PROBLEM STATEMENT: Restate the data exactly as given and keep the pictures out.

EXERCISE DATA:
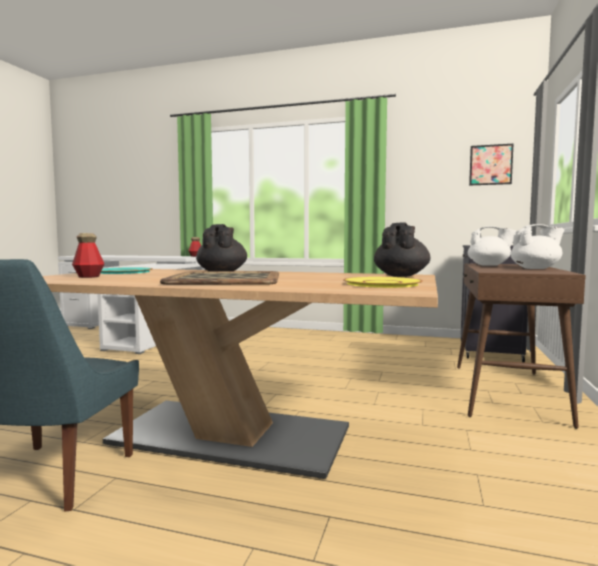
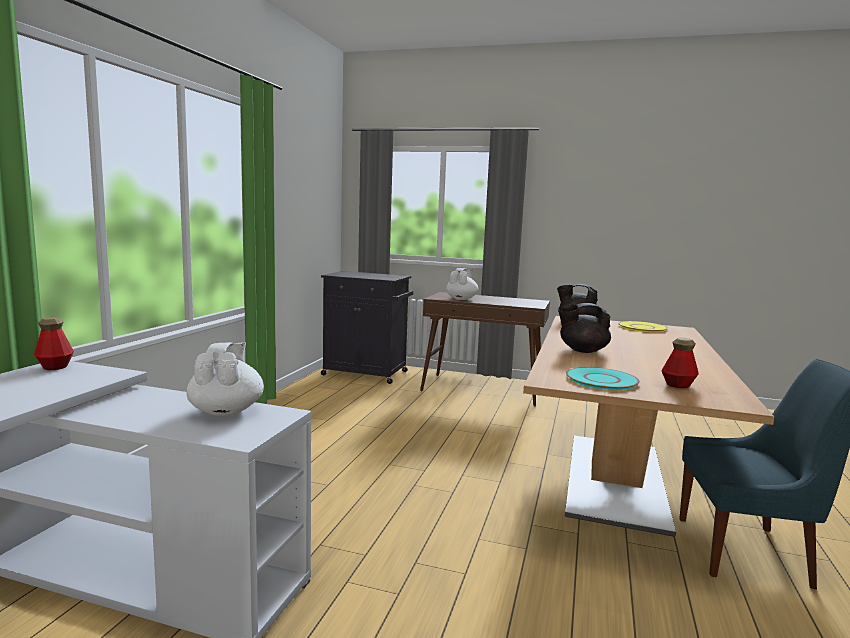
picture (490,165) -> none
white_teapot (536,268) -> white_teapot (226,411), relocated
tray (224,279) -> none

RESULT OF THE EXERCISE:
picture (490,165) -> none
white_teapot (536,268) -> white_teapot (226,411), relocated
tray (224,279) -> none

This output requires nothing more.